Modern architecture meets with the ancient stone into an explosion of beautifully unique shapes and lines.
We are talking about the Marble House: a magnificent example of modern marble architecture built by Openbox Architects (under the leadership of architect Ratiwat Suwannatrai) in Bangkok, Thailand, in 2017.
About their opera, the architects said, “The initial idea was to allow the inhabitants’ behavior to carve a dwelling space into a monolithic piece of marble sculpture. The main piece appears so solid, yet so light as if it was floating to defy the gravity, while the external landscape space flows underneath through the center courtyard. Residual marble pieces fell onto the ground to become part of the landscape features, isolated, yet visually related so boldly, as they use to be part of the marble boulder.”
The marble they used is the white flamed one: the flaming process of the marble is done by splitting the first layer of the stone slab with a sequence of blowtorches which gives it a porous appearance (both visually and at the touch). This finish makes the material non-slip and therefore particularly suitable for outdoor environments.
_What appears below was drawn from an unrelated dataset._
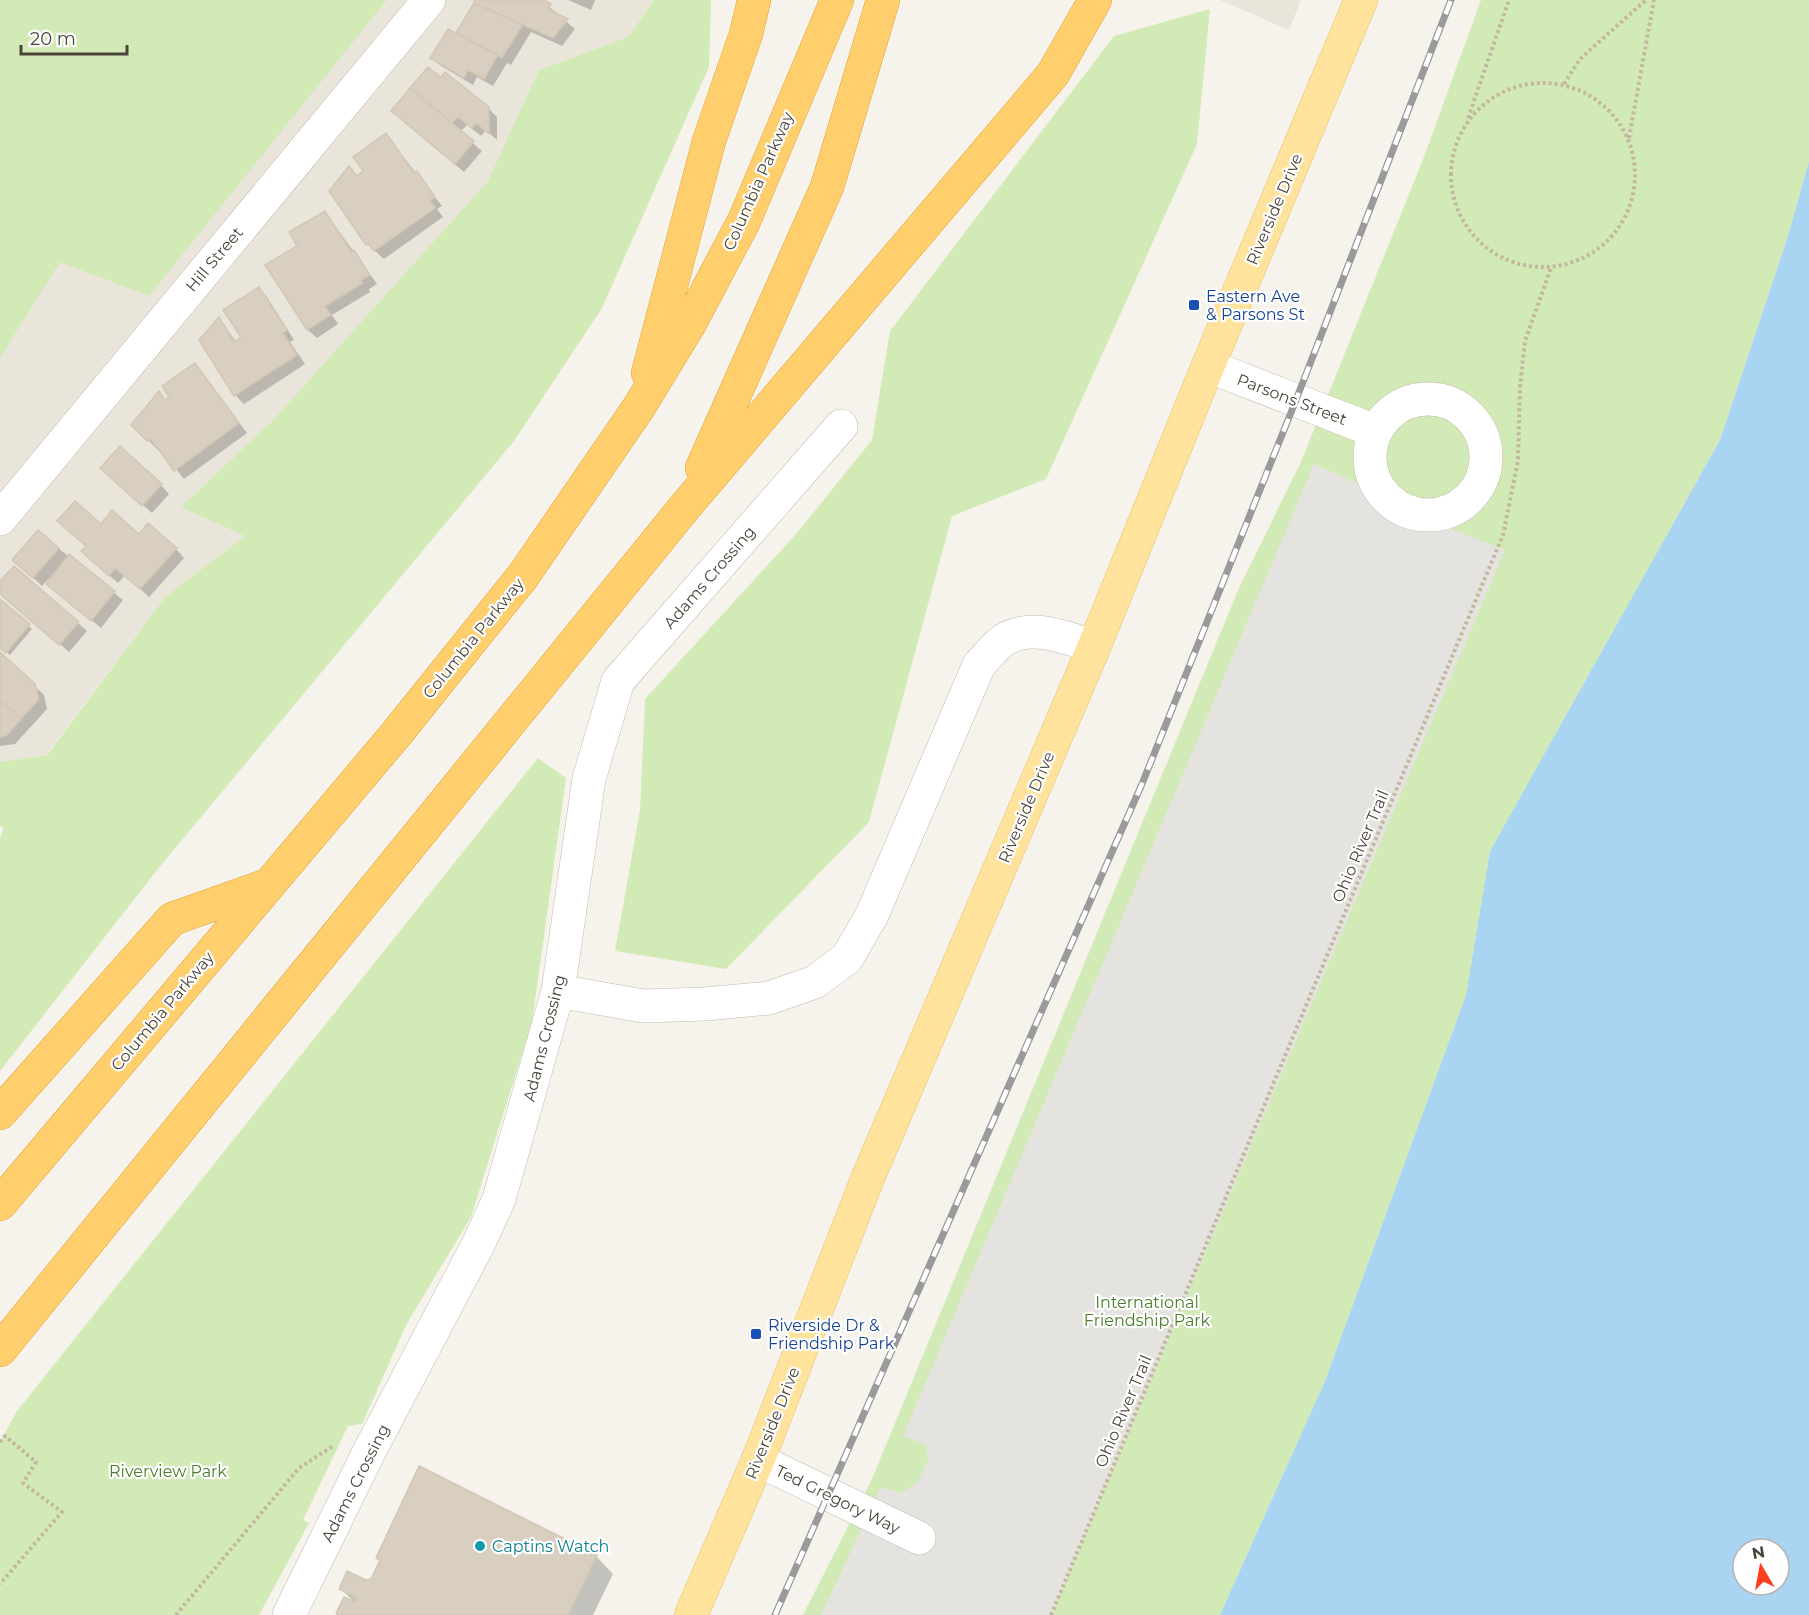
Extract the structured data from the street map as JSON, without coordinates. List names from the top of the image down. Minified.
{"streets":{"highway":["Columbia Parkway"],"main road":["Riverside Drive"],"street":["Hill Street","Parsons Street","Adams Crossing","Ted Gregory Way"],"path":["Ohio River Trail"]},"crossings":[["Riverside Drive","Parsons Street"],["Riverside Drive","Ted Gregory Way"]],"parks":["International Friendship Park","Riverview Park"],"places":{"transit":["Eastern Ave & Parsons St","Riverside Dr & Friendship Park"],"other":["Captins Watch"]},"scale_bar":"20 m","north":"top"}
In this case, the marble finish gives lightness and great light to the environment. Marble was used as an external finish applied over a layer of the internal brick wall. In this way it also acts as weather cladding, shielding the house from direct sunlight, and external heat, which is very important if you think of a typical Bangkok summer. So, it really helps to cool down the interior during the day. On this topic, the architects stated, “The house had to be designed to cope with tropical conditions, such as regional wind direction, natural sunlight direction, humidity and rain. The residence was built to be comfortable without air conditioning, and with all windows opened. It also had to possess a strong, unique identity.”
About the fascination of marble, they said, “The bold elegance of living inside a single piece of rock, inspires us to create something extraordinary.”